We do not have to be asleep to collect meaningful symbols from the unconscious mind. The Old Testament seems to me to be particularly rich in stories which can impart symbolic and archetypal meaning as we read and ponder. For now I will leave aside feminist problems with readings of the scriptures and simply advise that males and females open themselves to identify with all of the Biblical figures. A woman may identify with Jacob climbing a ladder on his ascent to God, just as a man may claim his place as part of the covenant people addressed as the "Daughter of Zion."

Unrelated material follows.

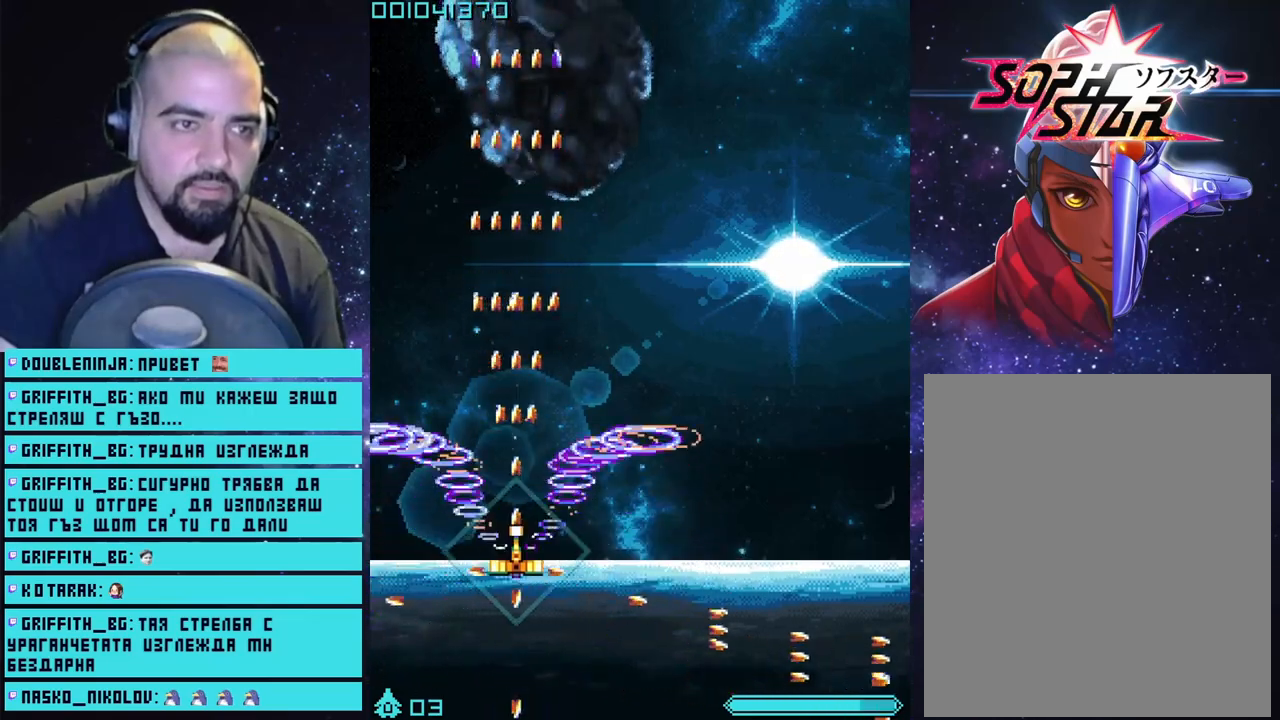
{"buttons": ["CROSS"], "left_stick": "up", "right_stick": "center", "events": []}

Carl Jung said that one's psyche is reinforced by contact with an archetype. Through this encounter one may feel transformation or the release of tremendous energy. I see this when I observe the study of the Old Testament in the Church. Why are some people so bored by the thought of reading or studying Isaiah, while others' eyes light up in anticipation? It is because these few have discovered meaningful symbols in the scriptural record which resonate in their souls.

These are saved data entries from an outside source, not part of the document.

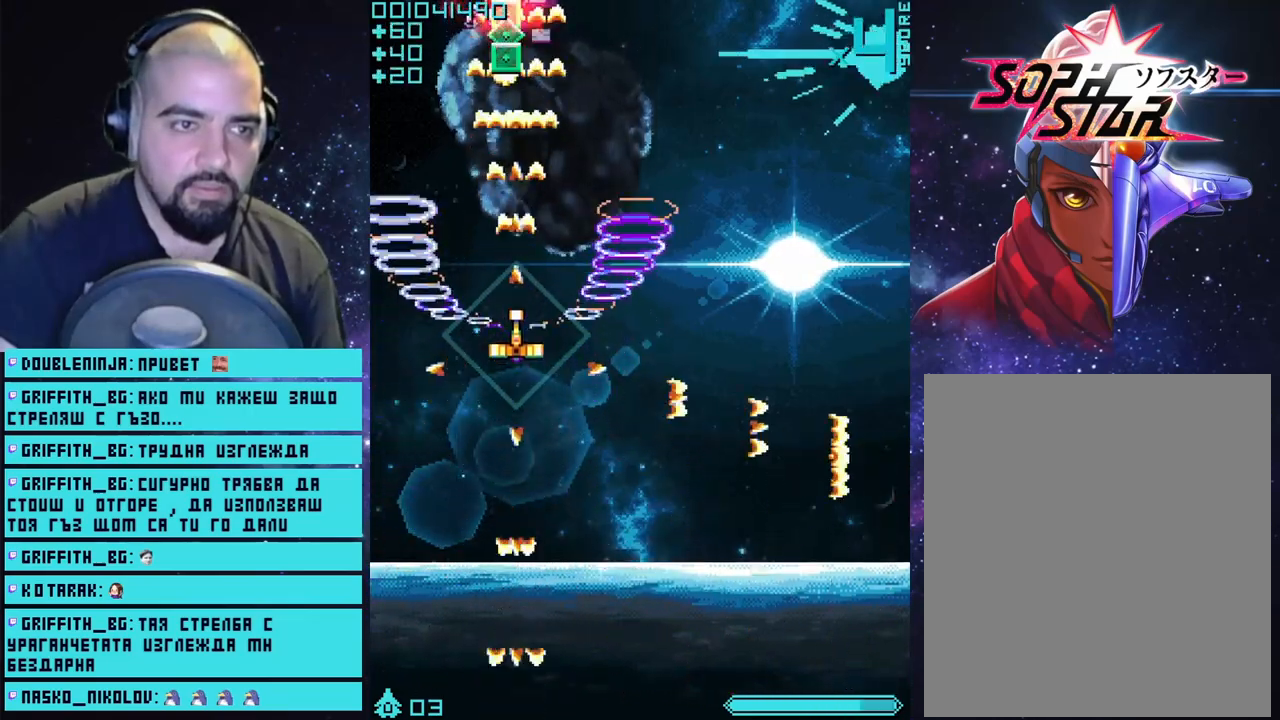
{"buttons": ["CROSS"], "left_stick": "up", "right_stick": "center", "events": []}
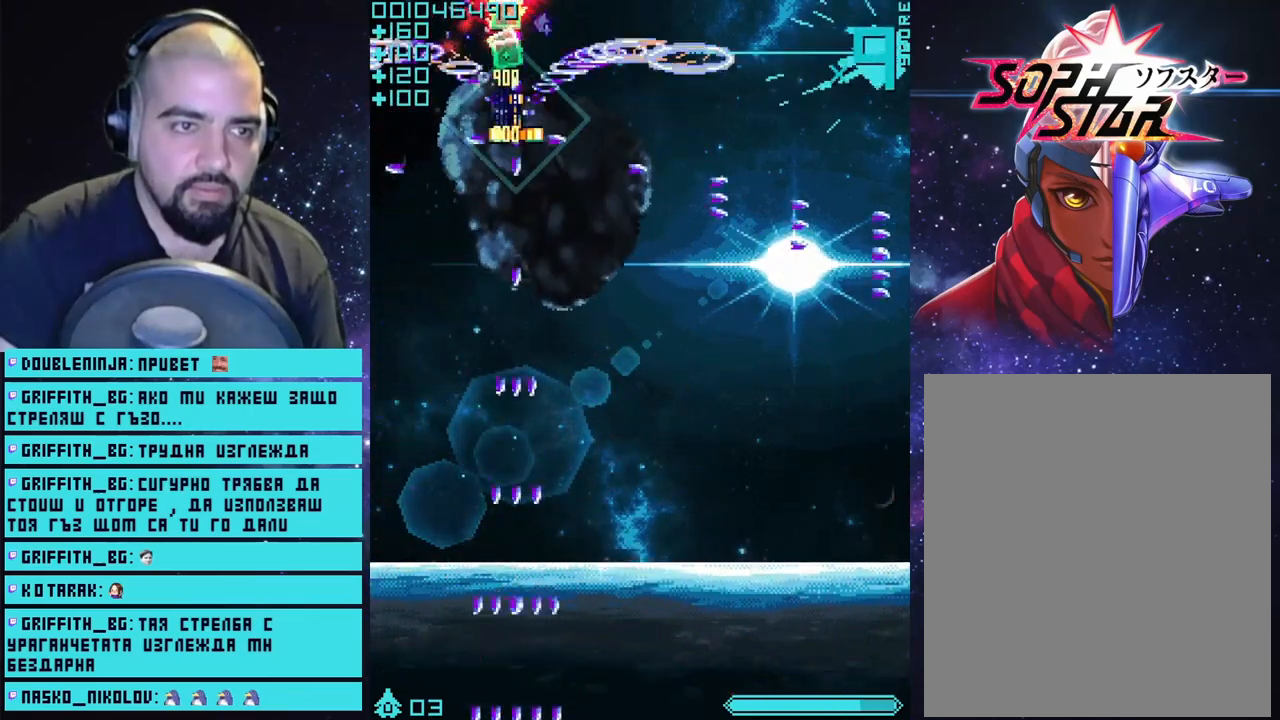
{"buttons": ["CROSS"], "left_stick": "down-right", "right_stick": "center", "events": [[217, "left_stick", "down-right"]]}
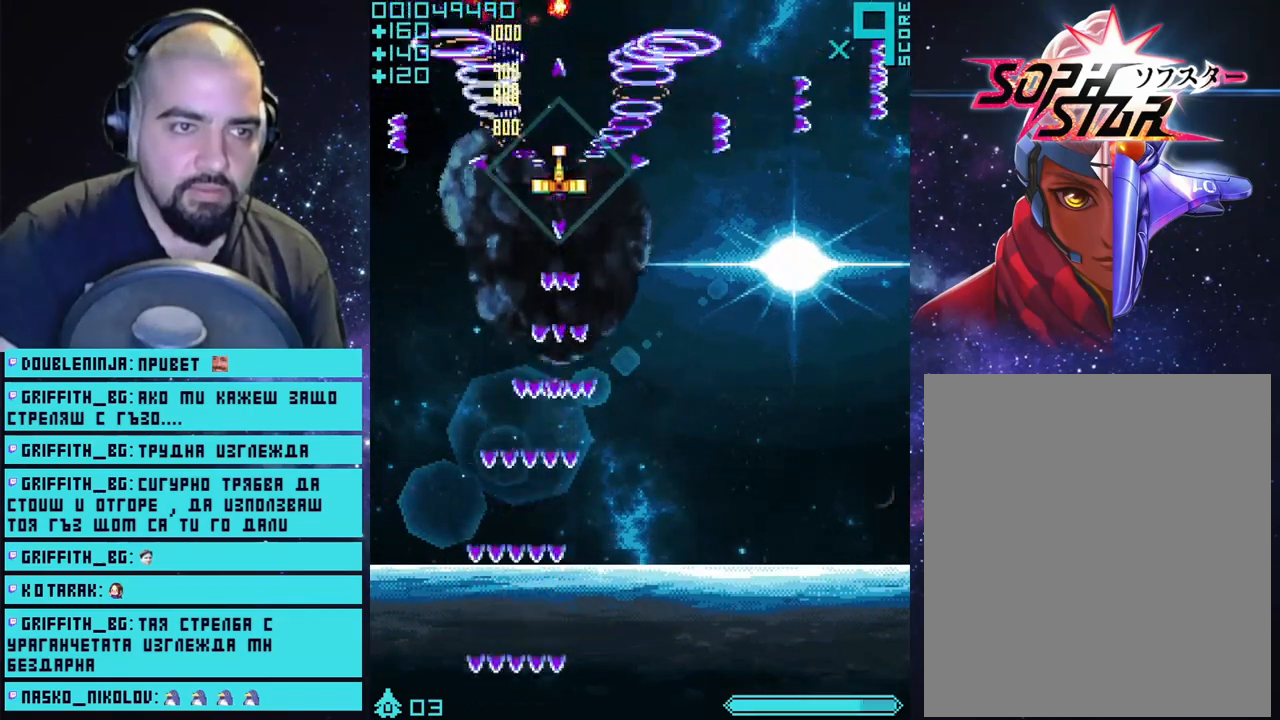
{"buttons": ["CROSS"], "left_stick": "right", "right_stick": "center", "events": [[367, "left_stick", "right"]]}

When teaching the OT, especially to youth, I have seen the most success when introducing archetypal concepts through play, art, or acting out the stories. One interesting class session involved having groups of students build towers out of various materials (Legos, clay, tinkertoys, etc.), each trying to make the largest structure. In doing this, the groups experienced competition, cooperation, anger and frustration, pride, and a variety of human emotion. A follow-up discussion on themes in the OT story of the Tower of Babel was electrifying!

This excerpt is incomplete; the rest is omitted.